• [Requirement] Return the entries below word for word; no images should appear in the copy.

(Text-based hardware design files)

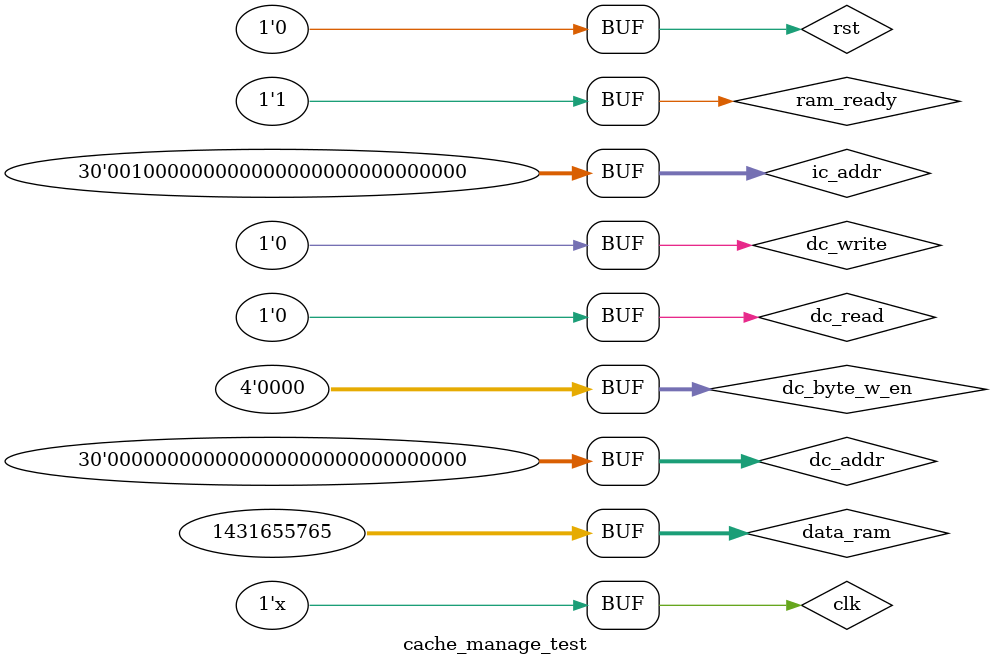
<source format=v>
`timescale 1ns / 1ps


module cache_manage_test();

reg [29:0] ic_addr, dc_addr;
reg [31:0] data_ram, data_reg;
reg dc_write, dc_read, clk, rst;
reg ram_ready;
reg [3:0] dc_byte_w_en;

wire [31:0] dc_data,ic_data;
wire [29:0] ram_addr;
wire mem_stall, ram_en, ram_write;

cache_manage_unit cmu(ic_addr, data_ram, dc_read, dc_write, dc_addr, data_reg,
    dc_byte_w_en, clk, rst, ram_ready,
    ic_data, dc_data, mem_stall,
    ram_en, ram_write, ram_addr);

initial begin
    clk = 0;
    rst = 1;#10;
    rst = 0;#2;

    ic_addr = 30'h00000000;
    dc_addr = 30'h00000000;
    dc_write = 0;
    dc_read = 0;
    ram_ready = 0;
    dc_byte_w_en = 4'b0000;
    #4;
    data_ram = 32'hf0f0f0f0;
    ram_ready = 1;
    #7;
    #10;
    data_ram = 32'hffff000;
    ram_ready = 1;
    #6;
    #10;
    data_ram = 32'hff00ff0;
    ram_ready = 1;
    #32;
    ic_addr = 30'h08000000;
    ram_ready = 0;
    #10;
    data_ram = 32'h55555555;
    ram_ready = 1;


end
always begin
    clk = ~clk;#4;
end


endmodule

</source>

• [Problem solution]
<source format=v>
`timescale 1ns / 1ps


module cache_manage_test();

reg [29:0] ic_addr, dc_addr;
reg [31:0] data_ram, data_reg;
reg dc_write, dc_read, clk, rst;
reg ram_ready;
reg [3:0] dc_byte_w_en;

wire [31:0] dc_data,ic_data;
wire [29:0] ram_addr;
wire mem_stall, ram_en, ram_write;

cache_manage_unit cmu(ic_addr, data_ram, dc_read, dc_write, dc_addr, data_reg,
    dc_byte_w_en, clk, rst, ram_ready,
    ic_data, dc_data, mem_stall,
    ram_en, ram_write, ram_addr);

initial begin
    clk = 0;
    rst = 1;#10;
    rst = 0;#2;

    ic_addr = 30'h00000000;
    dc_addr = 30'h00000000;
    dc_write = 0;
    dc_read = 0;
    ram_ready = 0;
    dc_byte_w_en = 4'b0000;
    #4;
    data_ram = 32'hf0f0f0f0;
    ram_ready = 1;
    #7;
    #10;
    data_ram = 32'hffff000;
    ram_ready = 1;
    #6;
    #10;
    data_ram = 32'hff00ff0;
    ram_ready = 1;
    #32;
    ic_addr = 30'h08000000;
    ram_ready = 0;
    #10;
    data_ram = 32'h55555555;
    ram_ready = 1;


end
always begin
    clk = ~clk;#4;
end


endmodule

</source>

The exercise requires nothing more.